Put the lines in the items below, from the line with "While performance and" to the line with "Tetrad was the", into a Markdown table with the columns Row and Line. Number each row and leave out blank lines.

▶ _ENTRIES SUPPLIED_
************
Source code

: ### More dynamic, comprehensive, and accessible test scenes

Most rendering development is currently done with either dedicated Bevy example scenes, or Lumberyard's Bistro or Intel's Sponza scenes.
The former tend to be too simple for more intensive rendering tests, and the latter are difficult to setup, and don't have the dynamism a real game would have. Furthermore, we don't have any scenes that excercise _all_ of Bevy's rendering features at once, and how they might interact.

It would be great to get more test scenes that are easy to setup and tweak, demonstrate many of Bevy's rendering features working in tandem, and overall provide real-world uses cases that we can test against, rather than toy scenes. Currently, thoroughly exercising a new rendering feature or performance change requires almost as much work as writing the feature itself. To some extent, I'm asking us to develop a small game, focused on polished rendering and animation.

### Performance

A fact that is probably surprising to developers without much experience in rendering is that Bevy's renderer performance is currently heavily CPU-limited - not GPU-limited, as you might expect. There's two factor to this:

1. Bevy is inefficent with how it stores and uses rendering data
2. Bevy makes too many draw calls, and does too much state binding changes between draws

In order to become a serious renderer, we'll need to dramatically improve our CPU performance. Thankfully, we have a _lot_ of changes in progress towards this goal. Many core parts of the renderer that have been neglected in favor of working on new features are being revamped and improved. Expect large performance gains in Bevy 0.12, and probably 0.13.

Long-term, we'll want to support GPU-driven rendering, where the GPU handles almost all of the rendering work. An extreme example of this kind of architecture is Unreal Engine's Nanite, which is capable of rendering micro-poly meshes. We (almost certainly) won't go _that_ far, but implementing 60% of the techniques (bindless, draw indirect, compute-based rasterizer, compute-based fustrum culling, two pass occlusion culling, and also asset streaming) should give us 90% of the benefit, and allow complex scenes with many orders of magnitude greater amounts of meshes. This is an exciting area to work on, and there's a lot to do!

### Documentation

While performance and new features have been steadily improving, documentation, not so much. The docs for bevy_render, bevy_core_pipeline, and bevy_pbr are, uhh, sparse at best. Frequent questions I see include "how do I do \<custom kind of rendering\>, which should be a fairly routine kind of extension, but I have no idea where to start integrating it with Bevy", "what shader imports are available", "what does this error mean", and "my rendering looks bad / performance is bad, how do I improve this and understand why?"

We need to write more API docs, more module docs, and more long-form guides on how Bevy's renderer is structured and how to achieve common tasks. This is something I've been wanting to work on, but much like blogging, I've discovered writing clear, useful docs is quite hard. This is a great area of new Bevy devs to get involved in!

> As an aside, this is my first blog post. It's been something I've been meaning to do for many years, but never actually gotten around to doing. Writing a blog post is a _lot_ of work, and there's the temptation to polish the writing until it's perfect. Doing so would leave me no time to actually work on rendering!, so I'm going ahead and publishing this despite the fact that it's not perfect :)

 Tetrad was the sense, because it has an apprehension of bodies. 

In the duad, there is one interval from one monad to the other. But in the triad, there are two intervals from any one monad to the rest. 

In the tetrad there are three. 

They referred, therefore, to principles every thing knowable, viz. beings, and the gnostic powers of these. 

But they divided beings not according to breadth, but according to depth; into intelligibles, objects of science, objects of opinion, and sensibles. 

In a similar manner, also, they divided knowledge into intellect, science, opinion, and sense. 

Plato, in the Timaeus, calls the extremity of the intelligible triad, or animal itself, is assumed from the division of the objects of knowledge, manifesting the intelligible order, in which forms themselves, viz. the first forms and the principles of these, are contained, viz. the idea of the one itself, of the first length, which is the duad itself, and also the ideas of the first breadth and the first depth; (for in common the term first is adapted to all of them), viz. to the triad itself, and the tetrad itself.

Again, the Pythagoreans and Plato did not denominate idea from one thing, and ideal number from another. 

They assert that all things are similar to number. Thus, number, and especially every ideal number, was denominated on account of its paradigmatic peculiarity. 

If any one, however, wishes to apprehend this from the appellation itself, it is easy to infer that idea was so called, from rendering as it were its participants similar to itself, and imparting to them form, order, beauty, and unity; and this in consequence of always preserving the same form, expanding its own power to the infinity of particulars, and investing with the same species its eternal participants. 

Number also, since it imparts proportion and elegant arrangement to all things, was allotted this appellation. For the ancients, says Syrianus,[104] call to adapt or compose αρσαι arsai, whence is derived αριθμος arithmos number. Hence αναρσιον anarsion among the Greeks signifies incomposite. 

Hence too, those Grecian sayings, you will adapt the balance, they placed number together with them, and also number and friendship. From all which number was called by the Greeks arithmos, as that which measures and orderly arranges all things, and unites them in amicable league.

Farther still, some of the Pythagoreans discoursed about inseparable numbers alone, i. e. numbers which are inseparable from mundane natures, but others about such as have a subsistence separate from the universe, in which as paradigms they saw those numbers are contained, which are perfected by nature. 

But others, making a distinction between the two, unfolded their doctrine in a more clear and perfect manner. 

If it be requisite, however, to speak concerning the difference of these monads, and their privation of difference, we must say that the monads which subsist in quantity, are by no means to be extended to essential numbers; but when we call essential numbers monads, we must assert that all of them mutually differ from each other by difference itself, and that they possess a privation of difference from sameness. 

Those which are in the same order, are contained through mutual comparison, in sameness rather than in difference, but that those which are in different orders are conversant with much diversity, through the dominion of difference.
************
▶ _TASK RESULT_
| Row | Line |
|---|---|
| 1 | While performance and new features have been steadily improving, documentation, not so much. The docs for bevy_render, bevy_core_pipeline, and bevy_pbr are, uhh, sparse at best. Frequent questions I see include "how do I do \<custom kind of rendering\>, which should be a fairly routine kind of extension, but I have no idea where to start integrating it with Bevy", "what shader imports are available", "what does this error mean", and "my rendering looks bad / performance is bad, how do I improve this and understand why?" |
| 2 | We need to write more API docs, more module docs, and more long-form guides on how Bevy's renderer is structured and how to achieve common tasks. This is something I've been wanting to work on, but much like blogging, I've discovered writing clear, useful docs is quite hard. This is a great area of new Bevy devs to get involved in! |
| 3 | > As an aside, this is my first blog post. It's been something I've been meaning to do for many years, but never actually gotten around to doing. Writing a blog post is a _lot_ of work, and there's the temptation to polish the writing until it's perfect. Doing so would leave me no time to actually work on rendering!, so I'm going ahead and publishing this despite the fact that it's not perfect :) |
| 4 |  Tetrad was the sense, because it has an apprehension of bodies.  |